START Supplied data

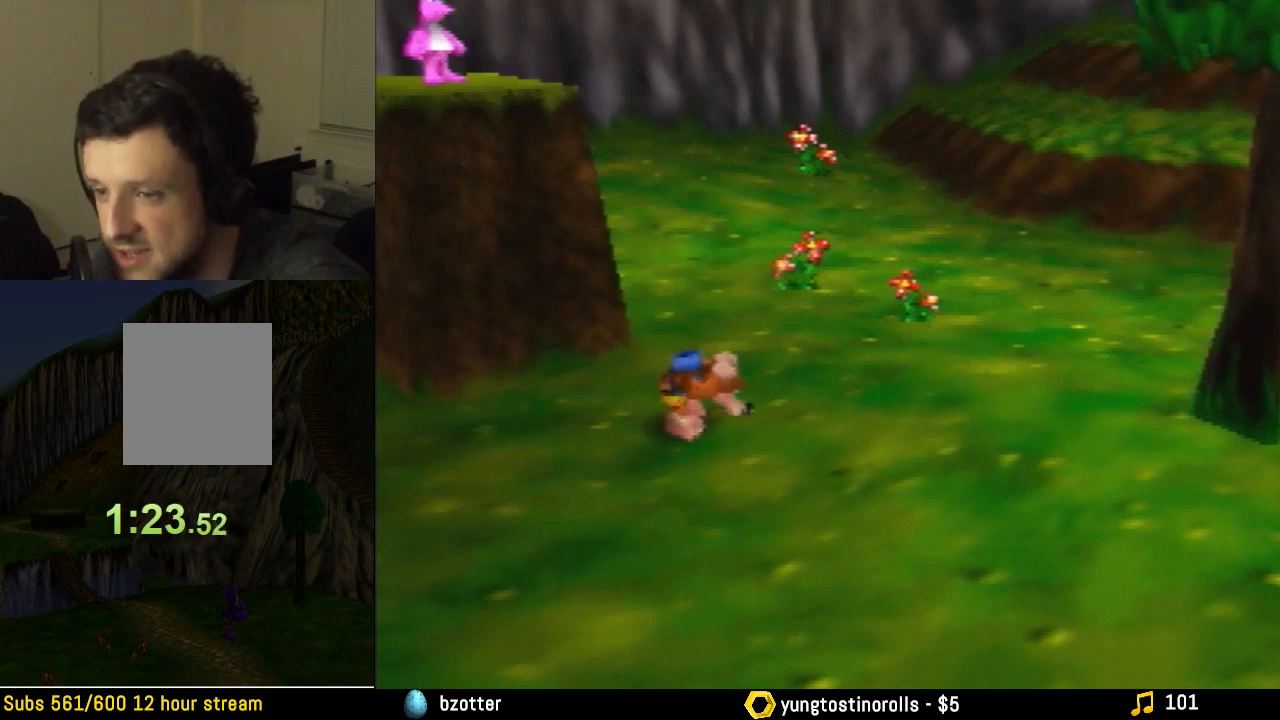
{"buttons": ["Z"], "left_stick": "center", "events": []}
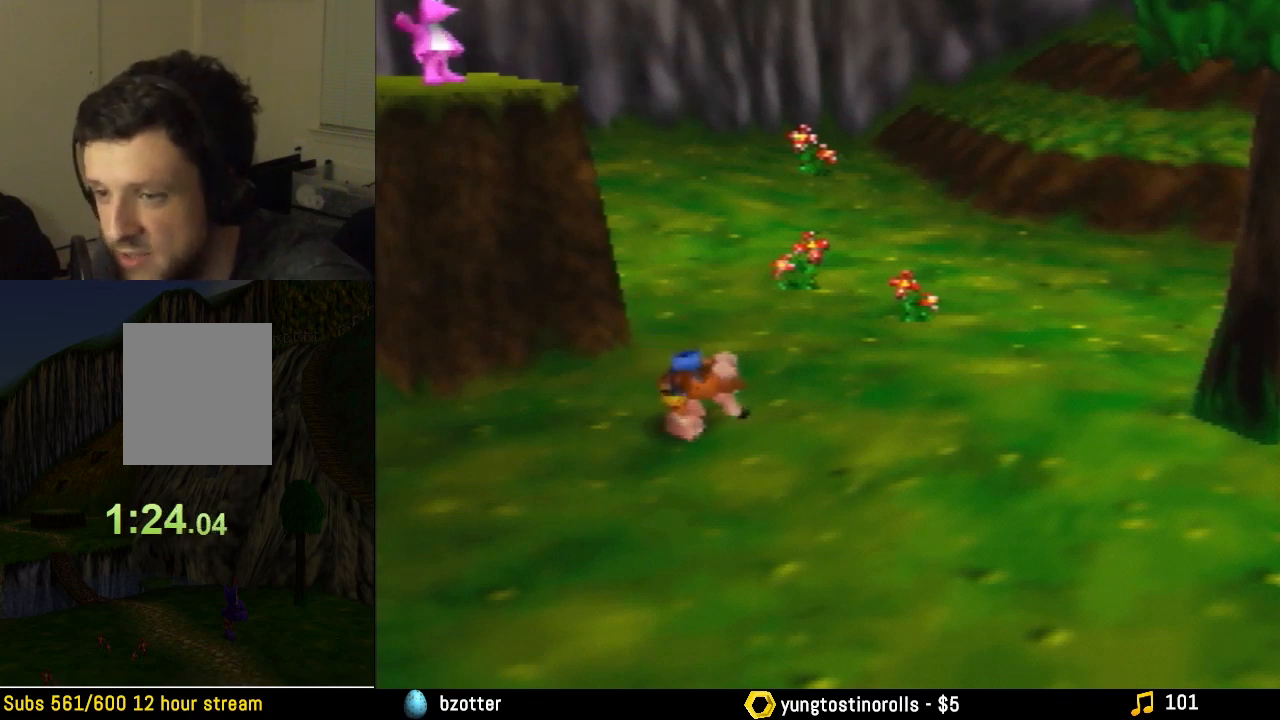
{"buttons": ["Z"], "left_stick": "center", "events": []}
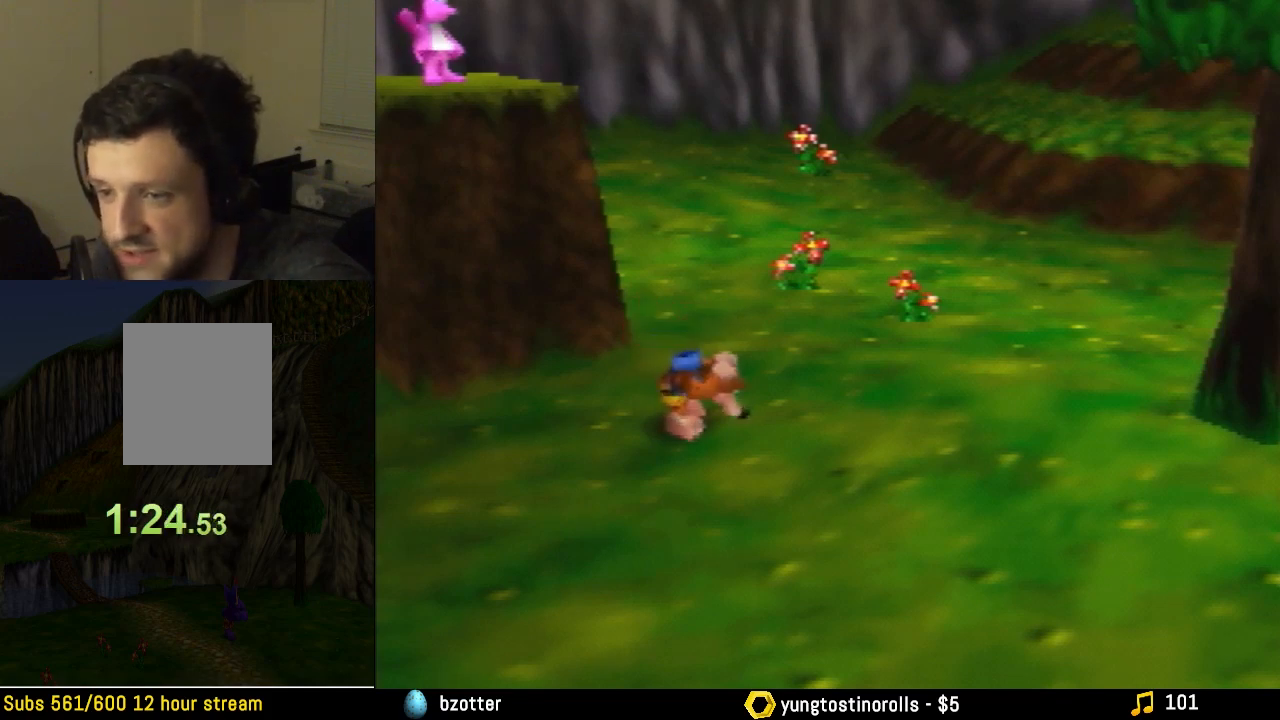
{"buttons": ["Z"], "left_stick": "up-left", "events": [[300, "A", "down"], [367, "A", "up"], [367, "left_stick", "up-left"]]}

END Supplied data

# [Task goal]
Could you reproduce all of the material exactly? Keep the pictures out of it.

# [Result of the task]
{"buttons": ["Z"], "left_stick": "center", "events": []}
{"buttons": ["Z"], "left_stick": "center", "events": []}
{"buttons": ["Z"], "left_stick": "up-left", "events": [[300, "A", "down"], [367, "A", "up"], [367, "left_stick", "up-left"]]}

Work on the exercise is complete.